- **GIVEN PASSAGE**:
- - -

Yeah, well, I kind of start with what are the what are the headlines that I equate to hype? What are the headlines, that can frustrate your ability to make good choices, and one of them is that AI is powered by big data, send big data out and get great answers back. And in the in almost all enterprises, unless you're doing something truly big data related, like predicting earthquakes or the weather, you're you have a business process. And you want to use AI to enhance the cost value proposition and the customer value proposition. You're in a business that is doing a very tight domain activity. Whether it's legal document processing, or whether it's supply chain audit, or whether it's collecting on car loans, or whatever, you have a process that you can understand and study and AI can make that process more efficient. And the moment you try you realize it's dumb, because you have smart people that understand your business. So listen to those people, let them iterate, that let them control the AI, it's it's partnering up AI, his job is to take the best of knowledge, and just multiply it in the enterprise case, in my opinion, almost all the time. So not forgetting, in fact, doubling down on the fact that you use iterative product management, invite all the stakeholders, gut check the output and results produce really accurate training data with very manually thoroughly audited processes, send 800 data samples to a machine learning thing, and come back and see if that model then agrees with your the quality assurance of your let's say that you're doing call center quality assurance coaching. Like Yeah, I can I can just buy an algorithm that gives my reps a call center score of one to five, how the heck did that thing get trained? That's fine. Start with that. But compare it to your best QA people doing a thorough QA process. And find out how right it is because it's wrong. And what you do with that new data that's compared as you send that to a machine learning service, and you get your own version of an algorithm, and iterate, iterate. So really the best advice is, ai doesn't is not going to teach you anything new and brilliant about your process. It's going to remember what you learned was new and brilliant about your process. And automated.

- - -

- **INFORMATION SUPPLIED**:
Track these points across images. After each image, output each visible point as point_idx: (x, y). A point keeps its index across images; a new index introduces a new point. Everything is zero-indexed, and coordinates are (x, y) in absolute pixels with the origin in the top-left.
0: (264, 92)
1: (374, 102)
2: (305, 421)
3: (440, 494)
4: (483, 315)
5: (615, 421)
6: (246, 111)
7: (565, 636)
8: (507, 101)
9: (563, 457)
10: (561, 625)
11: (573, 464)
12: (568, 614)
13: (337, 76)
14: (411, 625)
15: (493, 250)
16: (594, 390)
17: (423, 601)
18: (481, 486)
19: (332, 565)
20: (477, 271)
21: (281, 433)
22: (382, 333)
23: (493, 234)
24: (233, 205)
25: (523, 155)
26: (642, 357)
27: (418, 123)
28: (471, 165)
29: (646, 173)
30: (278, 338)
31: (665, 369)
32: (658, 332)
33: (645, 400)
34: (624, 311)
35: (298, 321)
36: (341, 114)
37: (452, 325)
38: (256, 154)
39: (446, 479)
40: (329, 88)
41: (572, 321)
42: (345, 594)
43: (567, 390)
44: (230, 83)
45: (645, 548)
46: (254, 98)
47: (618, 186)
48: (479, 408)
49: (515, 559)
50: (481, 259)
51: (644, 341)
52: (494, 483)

- - -

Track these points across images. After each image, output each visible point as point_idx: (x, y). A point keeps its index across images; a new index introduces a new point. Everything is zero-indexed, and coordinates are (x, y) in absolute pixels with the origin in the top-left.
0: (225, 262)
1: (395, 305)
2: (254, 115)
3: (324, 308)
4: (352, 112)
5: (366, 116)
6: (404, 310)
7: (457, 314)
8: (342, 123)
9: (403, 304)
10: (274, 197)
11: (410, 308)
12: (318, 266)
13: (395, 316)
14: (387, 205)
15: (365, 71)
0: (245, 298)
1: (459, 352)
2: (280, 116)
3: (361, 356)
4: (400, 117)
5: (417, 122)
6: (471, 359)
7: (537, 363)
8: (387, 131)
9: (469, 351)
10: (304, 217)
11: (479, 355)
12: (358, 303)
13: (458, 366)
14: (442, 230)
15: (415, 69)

- - -

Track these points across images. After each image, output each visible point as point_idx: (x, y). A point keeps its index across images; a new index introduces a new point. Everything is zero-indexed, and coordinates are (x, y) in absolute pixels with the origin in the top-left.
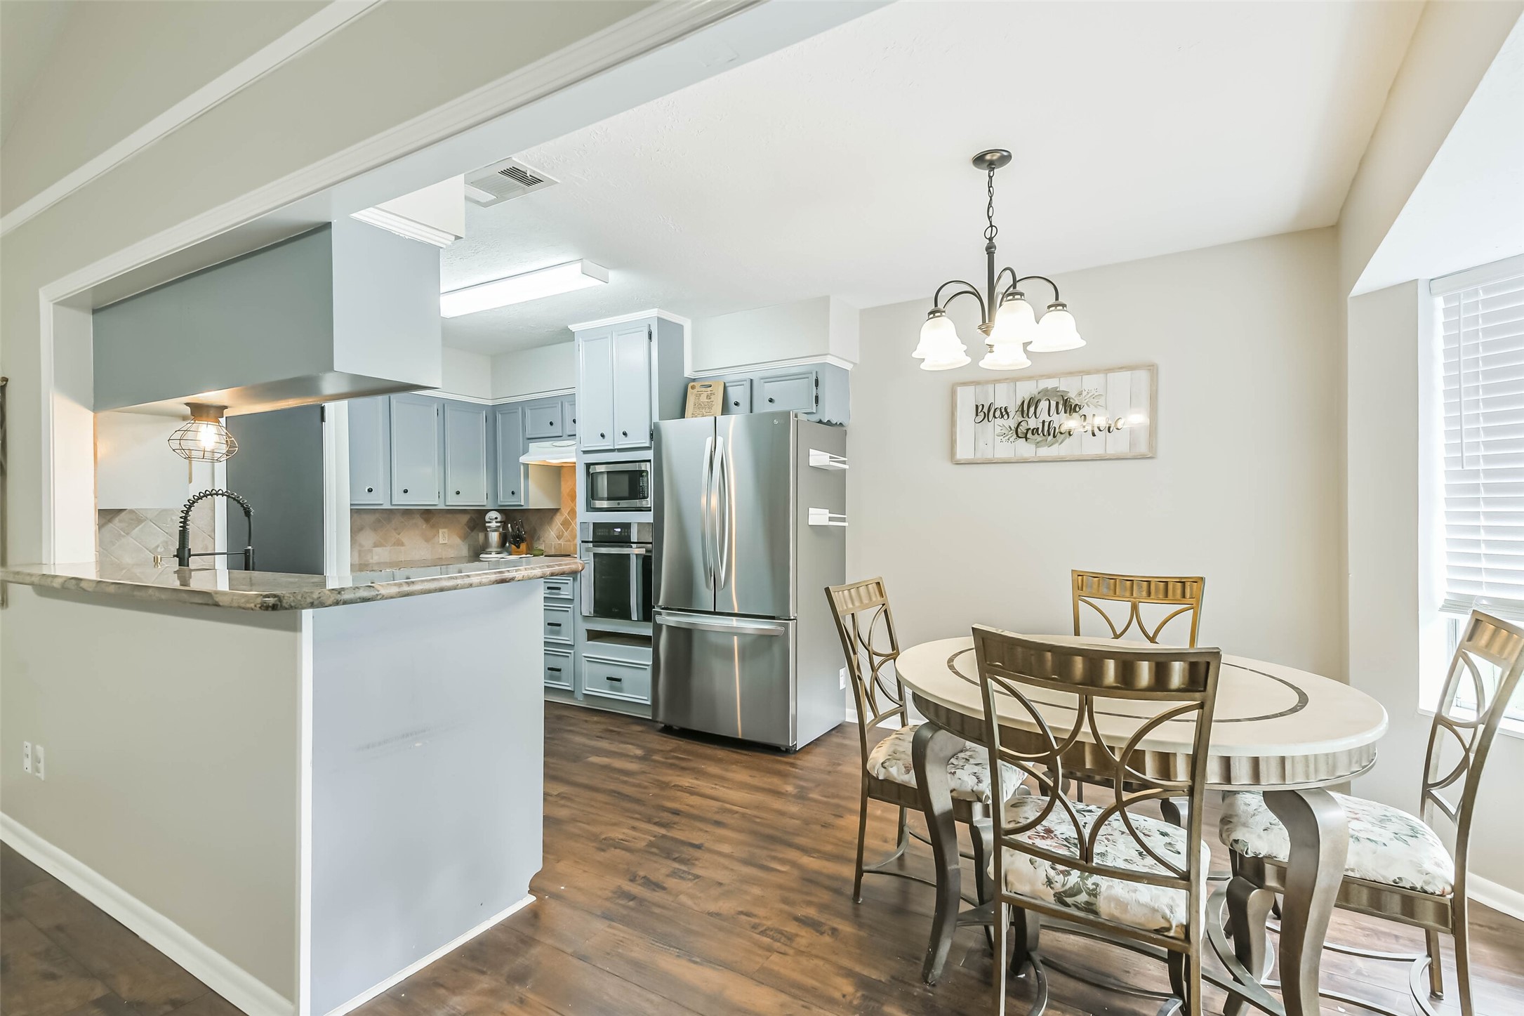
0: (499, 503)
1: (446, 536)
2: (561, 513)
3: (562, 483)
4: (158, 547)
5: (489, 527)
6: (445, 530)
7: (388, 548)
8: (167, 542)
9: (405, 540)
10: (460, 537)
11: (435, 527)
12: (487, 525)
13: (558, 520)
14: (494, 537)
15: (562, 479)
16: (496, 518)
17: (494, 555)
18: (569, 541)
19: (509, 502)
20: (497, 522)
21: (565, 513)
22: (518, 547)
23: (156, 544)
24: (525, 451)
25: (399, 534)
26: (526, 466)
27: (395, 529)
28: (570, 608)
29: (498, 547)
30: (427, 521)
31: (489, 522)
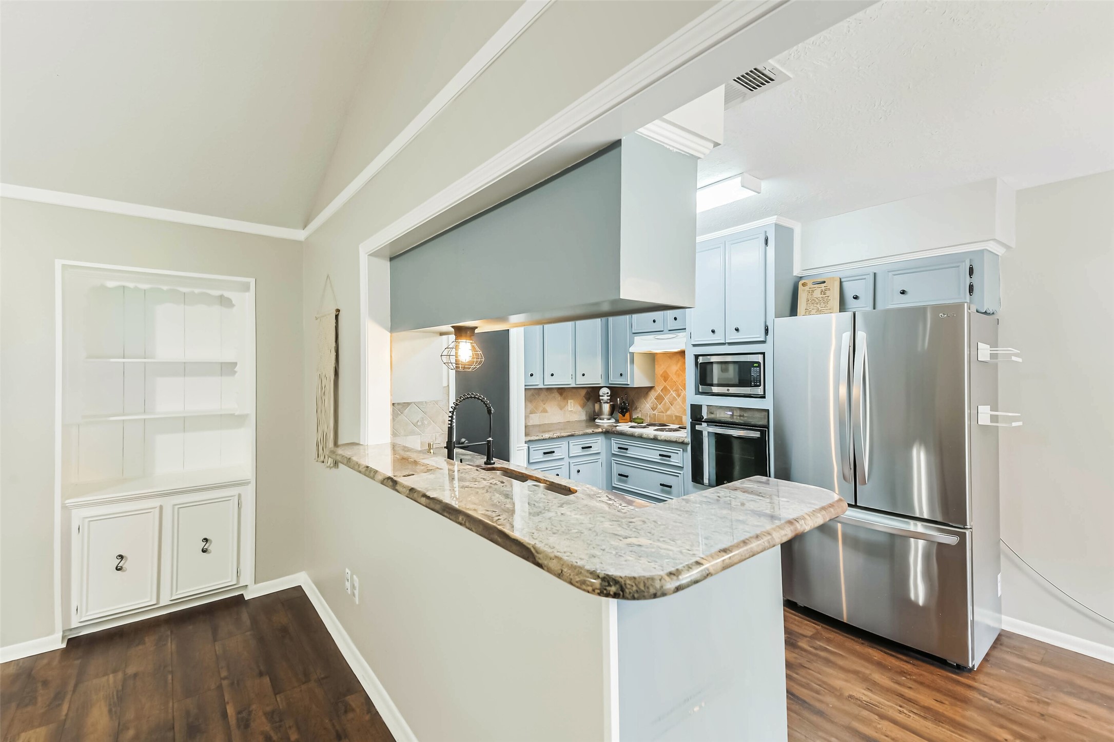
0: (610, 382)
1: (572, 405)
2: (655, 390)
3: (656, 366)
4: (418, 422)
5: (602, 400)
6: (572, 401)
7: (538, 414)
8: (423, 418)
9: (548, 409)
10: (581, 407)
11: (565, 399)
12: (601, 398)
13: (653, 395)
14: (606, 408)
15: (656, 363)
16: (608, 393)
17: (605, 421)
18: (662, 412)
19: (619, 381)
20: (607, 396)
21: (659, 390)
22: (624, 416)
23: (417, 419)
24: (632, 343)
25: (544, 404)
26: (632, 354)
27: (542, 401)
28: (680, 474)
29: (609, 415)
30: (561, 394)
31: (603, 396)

- - -

- **TASK 1**:
In the AI passage, how many data samples does the speaker suggest sending to a machine learning service?
- **TASK 2**:
Translate this sentence from the AI passage into Spanish: "You're in a business that is doing a very tight domain activity."
The rows are separate from the AI passage and unrelated to it.

- **ANSWER BOX 1**:
800

- **ANSWER BOX 2**:
Estás en un negocio que realiza una actividad de un ámbito muy acotado.